A insistência do novo governo japonês em renegociar a presença de uma base de fuzileiros navais dos EUA na Província de Okinawa, arquipélago no sul do país, não ameaça a aliança militar entre os países. Mas, dizem analistas, representa um desafio ao padrão da relação bilateral estabelecido desde a ocupação americana, após a 2ª Guerra Mundial, caracterizado pela subordinação de Tóquio a Washington.
"Os EUA se acostumaram com o Japão obediente, se curvando à pressão e acomodando seus pedidos. O que [o premiê Yukio] Hatoyama quer é normalizar as relações", diz Jeffrey Kingston, diretor de estudos asiáticos da Universidade Temple em Tóquio.
Hatoyama assumiu há seis meses, após a vitória do seu Partido Democrata do Japão (PDJ), de centro. Foi a primeira vez no pós-guerra em que houve alternância no poder -exceto por oito meses em 1993, o Partido Liberal Democrata (PLD), de direita, comandava o gabinete desde os anos 50.
Na campanha, o PDJ prometera reabrir acordo de 2006, negociado depois que o estupro de uma menina de 12 anos por fuzileiros navais, em 1995, deu origem a um movimento em Okinawa pela saída dos quase 50 mil militares americanos.
O acordo previa o deslocamento da Futenma, base aérea em área urbana, para Henoko, distrito da cidade de Nago. Em troca, os EUA transfeririam 8.000 fuzileiros navais para Guam, possessão onde já têm presença militar.
A barganha foi mal recebida em Okinawa.

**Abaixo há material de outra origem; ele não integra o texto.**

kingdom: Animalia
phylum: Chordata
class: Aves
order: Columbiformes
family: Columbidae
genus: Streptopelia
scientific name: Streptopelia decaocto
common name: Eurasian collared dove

Os EUA se negaram a fazer estudo do impacto ambiental em Henoko, e um grupo local venceu ação contra a nova base num tribunal de San Francisco (Califórnia), argumentando que suas pistas, a serem construídas sobre um recife, ameaçariam corais e dugongos (mamíferos marinhos sob risco de extinção).

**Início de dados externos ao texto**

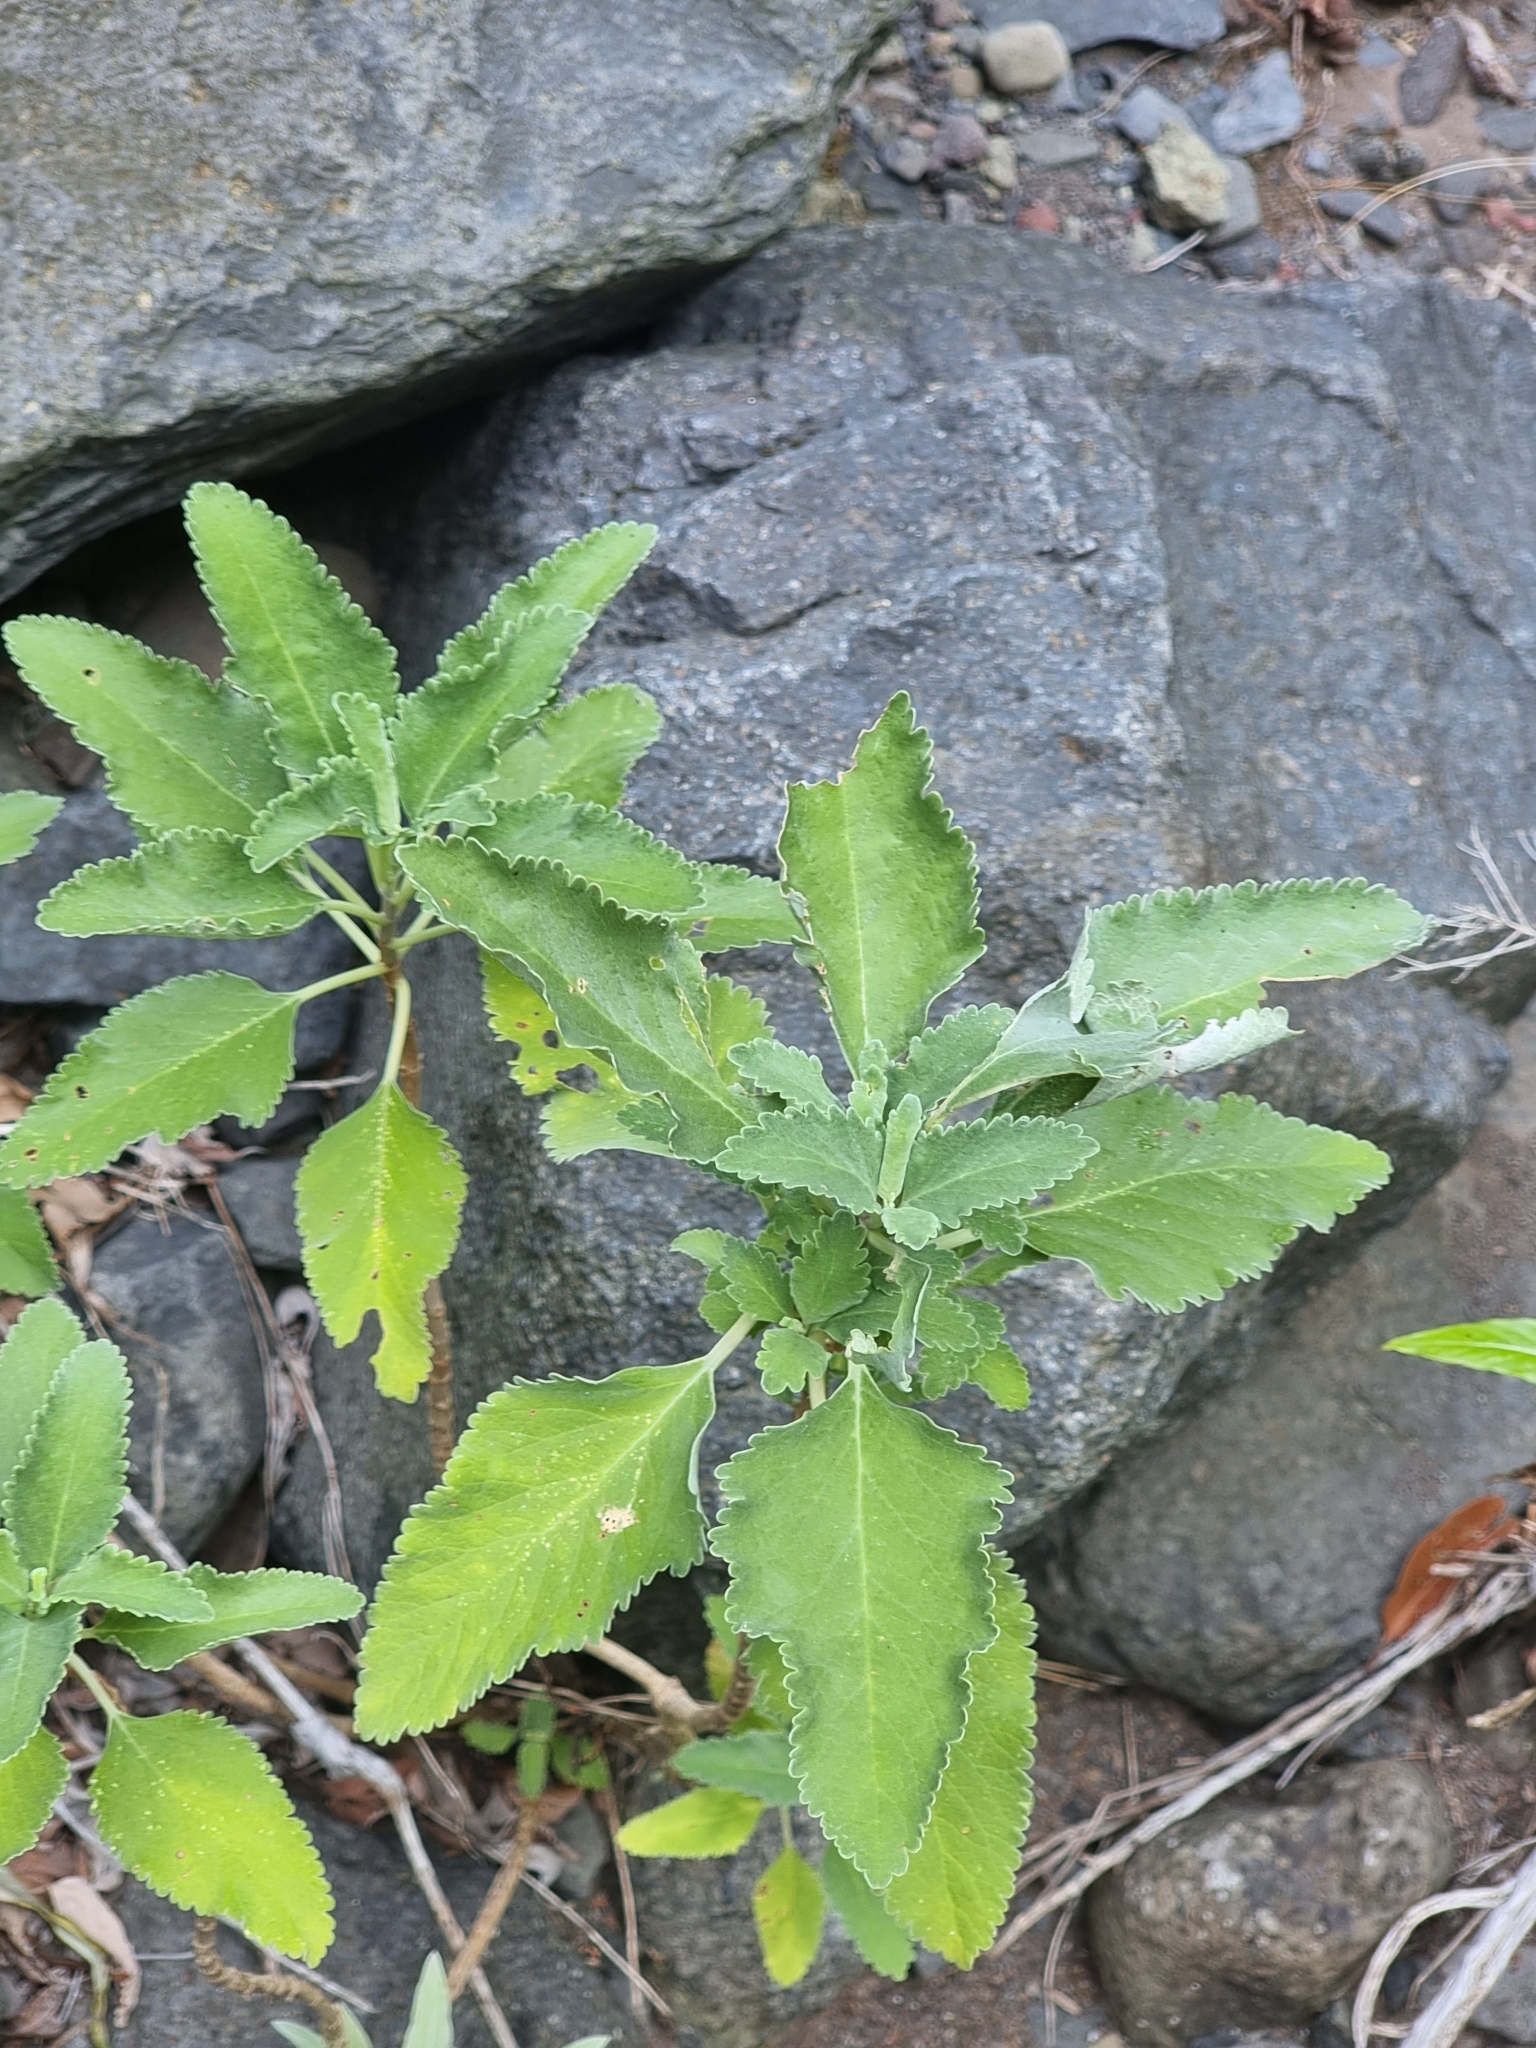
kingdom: Plantae
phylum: Tracheophyta
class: Magnoliopsida
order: Lamiales
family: Lamiaceae
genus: Teucrium
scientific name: Teucrium betonicum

A eleição do último dia 24 em Nago, com a vitória do candidato a prefeito que mais radicalmente se opunha à nova base, "foi o último prego no caixão" do acordo de 2006, diz Kingston. "Agora, EUA e Japão vão ter que trabalhar num plano B, talvez mantendo a base atual, mas usando para treinamento pistas de pouso já existentes em outras ilhas."
Neste sábado, marcha contra a presença militar americana reuniu milhares de pessoas em Tóquio. Um membro do gabinete japonês discursou à multidão e prometeu que a decisão final sobre o tema sai em abril.
Josh Rogin, especialista em Ásia da revista "Foreign Policy", diz que o governo Obama "demorou a se dar conta" de que a rotina de pressão americana seguida de concessão japonesa não se repetiria.
Primeiro, o secretário da Defesa, Robert Gates, foi em outubro a Tóquio para avisar que não haveria renegociação. Em dezembro, a secretária de Estado, Hillary Clinton, convocou o embaixador japonês para repetir o recado.
Só em 19 de janeiro, no aniversário de 50 anos do Tratado de Cooperação e Segurança nipo-americano, o secretário de Estado assistente para o Leste da Ásia, Kurt Campbell, anunciou viagem ao Japão, neste começo de fevereiro, para tratar do tema: "Não queremos parecer intransigentes".
Sem reabastecimento
Campbell, porém, "lamentou" o cumprimento de outra promessa do PDJ: a suspensão do reabastecimento, pela Marinha japonesa, de navios rumo à guerra no Afeganistão. O reabastecimento baseava-se em lei antiterrorista aprovada em 2001 que não foi renovada pela Câmara Baixa japonesa.
Em troca da suspensão, o Japão prometeu US$ 5 bilhões em ajuda ao Afeganistão, e há indicações de que obter mais dinheiro será a estratégia americana numa possível renegociação sobre a Futenma. O problema, afirma Kingston, é o mau estado da economia japonesa: "Será que em longo prazo o Japão poderá atender às expectativas americanas?"
A polêmica combina intransigência americana com falta de clareza japonesa, resume o professor. Para os EUA, haveria a alternativa de realocar os marines em Kadena, base de sua Força Aérea. "A área é enorme, mas a Força Aérea não quer um bando de fuzileiros navais estragando seu belo terreno."
Do lado do Japão, a demanda por equilíbrio é acompanhada pelo temor de um improvável abandono por parte do aliado. "Querem presença militar reduzida, mas não que a garantia de segurança seja afetada."
A rigor, os EUA poderiam reduzir efetivos no Japão sem enfraquecer sua capacidade de projeção militar no Pacífico, onde só no Havaí mantêm mais de 70 mil homens. "Estrategicamente, poderiam superar a ausência das bases, mas simbolicamente é importante continuar aqui", diz Kingston.